(Data to use)

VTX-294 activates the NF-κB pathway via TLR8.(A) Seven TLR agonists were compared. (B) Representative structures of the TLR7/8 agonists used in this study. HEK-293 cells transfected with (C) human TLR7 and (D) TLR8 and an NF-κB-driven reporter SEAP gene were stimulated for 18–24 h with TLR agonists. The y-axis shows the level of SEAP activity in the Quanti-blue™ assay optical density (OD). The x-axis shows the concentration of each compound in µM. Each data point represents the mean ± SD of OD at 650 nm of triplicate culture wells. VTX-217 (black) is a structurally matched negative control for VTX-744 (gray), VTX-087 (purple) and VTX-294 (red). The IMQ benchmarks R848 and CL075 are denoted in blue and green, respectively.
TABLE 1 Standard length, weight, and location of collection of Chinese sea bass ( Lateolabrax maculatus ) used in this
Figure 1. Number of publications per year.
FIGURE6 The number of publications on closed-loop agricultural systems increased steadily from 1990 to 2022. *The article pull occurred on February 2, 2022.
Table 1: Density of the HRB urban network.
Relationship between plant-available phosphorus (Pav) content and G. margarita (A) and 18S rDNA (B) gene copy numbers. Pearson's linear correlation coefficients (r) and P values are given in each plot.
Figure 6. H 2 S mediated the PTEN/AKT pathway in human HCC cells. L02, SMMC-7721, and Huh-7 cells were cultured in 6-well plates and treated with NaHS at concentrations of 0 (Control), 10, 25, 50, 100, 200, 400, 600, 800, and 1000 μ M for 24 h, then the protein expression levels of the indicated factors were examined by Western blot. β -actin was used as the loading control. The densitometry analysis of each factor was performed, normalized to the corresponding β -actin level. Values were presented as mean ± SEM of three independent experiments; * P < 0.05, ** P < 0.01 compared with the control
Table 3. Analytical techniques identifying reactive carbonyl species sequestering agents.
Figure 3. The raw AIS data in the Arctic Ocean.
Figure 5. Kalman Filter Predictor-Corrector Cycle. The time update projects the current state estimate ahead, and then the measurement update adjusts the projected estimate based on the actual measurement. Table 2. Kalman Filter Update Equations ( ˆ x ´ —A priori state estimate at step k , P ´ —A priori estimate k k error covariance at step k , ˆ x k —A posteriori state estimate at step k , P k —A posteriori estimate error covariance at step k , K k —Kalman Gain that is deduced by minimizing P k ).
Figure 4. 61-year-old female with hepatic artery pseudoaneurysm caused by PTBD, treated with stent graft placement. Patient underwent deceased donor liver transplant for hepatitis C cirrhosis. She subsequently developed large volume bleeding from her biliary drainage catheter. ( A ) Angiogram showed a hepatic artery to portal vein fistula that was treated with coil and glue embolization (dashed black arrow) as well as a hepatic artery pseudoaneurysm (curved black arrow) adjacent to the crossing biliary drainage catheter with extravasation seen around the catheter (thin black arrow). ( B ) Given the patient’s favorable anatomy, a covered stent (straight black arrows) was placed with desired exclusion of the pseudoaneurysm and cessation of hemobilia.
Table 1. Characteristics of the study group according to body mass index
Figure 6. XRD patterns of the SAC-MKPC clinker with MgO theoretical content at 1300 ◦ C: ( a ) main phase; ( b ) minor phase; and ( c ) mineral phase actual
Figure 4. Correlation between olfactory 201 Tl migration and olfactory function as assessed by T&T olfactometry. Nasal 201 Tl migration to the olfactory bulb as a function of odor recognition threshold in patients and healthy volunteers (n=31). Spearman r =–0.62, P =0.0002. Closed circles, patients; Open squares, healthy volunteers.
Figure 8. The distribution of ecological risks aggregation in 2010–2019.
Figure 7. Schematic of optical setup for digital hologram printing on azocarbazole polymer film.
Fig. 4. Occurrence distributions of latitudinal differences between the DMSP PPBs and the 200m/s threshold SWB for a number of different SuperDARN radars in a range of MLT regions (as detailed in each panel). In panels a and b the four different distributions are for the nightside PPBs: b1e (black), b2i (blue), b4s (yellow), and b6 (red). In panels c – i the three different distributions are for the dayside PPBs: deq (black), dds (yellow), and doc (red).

(End Data to use)

Lines after the one containing "Figure 3. The" are not wanted; repeat exactly each line above from the first up to and including it.

VTX-294 activates the NF-κB pathway via TLR8.(A) Seven TLR agonists were compared. (B) Representative structures of the TLR7/8 agonists used in this study. HEK-293 cells transfected with (C) human TLR7 and (D) TLR8 and an NF-κB-driven reporter SEAP gene were stimulated for 18–24 h with TLR agonists. The y-axis shows the level of SEAP activity in the Quanti-blue™ assay optical density (OD). The x-axis shows the concentration of each compound in µM. Each data point represents the mean ± SD of OD at 650 nm of triplicate culture wells. VTX-217 (black) is a structurally matched negative control for VTX-744 (gray), VTX-087 (purple) and VTX-294 (red). The IMQ benchmarks R848 and CL075 are denoted in blue and green, respectively.
TABLE 1 Standard length, weight, and location of collection of Chinese sea bass ( Lateolabrax maculatus ) used in this
Figure 1. Number of publications per year.
FIGURE6 The number of publications on closed-loop agricultural systems increased steadily from 1990 to 2022. *The article pull occurred on February 2, 2022.
Table 1: Density of the HRB urban network.
Relationship between plant-available phosphorus (Pav) content and G. margarita (A) and 18S rDNA (B) gene copy numbers. Pearson's linear correlation coefficients (r) and P values are given in each plot.
Figure 6. H 2 S mediated the PTEN/AKT pathway in human HCC cells. L02, SMMC-7721, and Huh-7 cells were cultured in 6-well plates and treated with NaHS at concentrations of 0 (Control), 10, 25, 50, 100, 200, 400, 600, 800, and 1000 μ M for 24 h, then the protein expression levels of the indicated factors were examined by Western blot. β -actin was used as the loading control. The densitometry analysis of each factor was performed, normalized to the corresponding β -actin level. Values were presented as mean ± SEM of three independent experiments; * P < 0.05, ** P < 0.01 compared with the control
Table 3. Analytical techniques identifying reactive carbonyl species sequestering agents.
Figure 3. The raw AIS data in the Arctic Ocean.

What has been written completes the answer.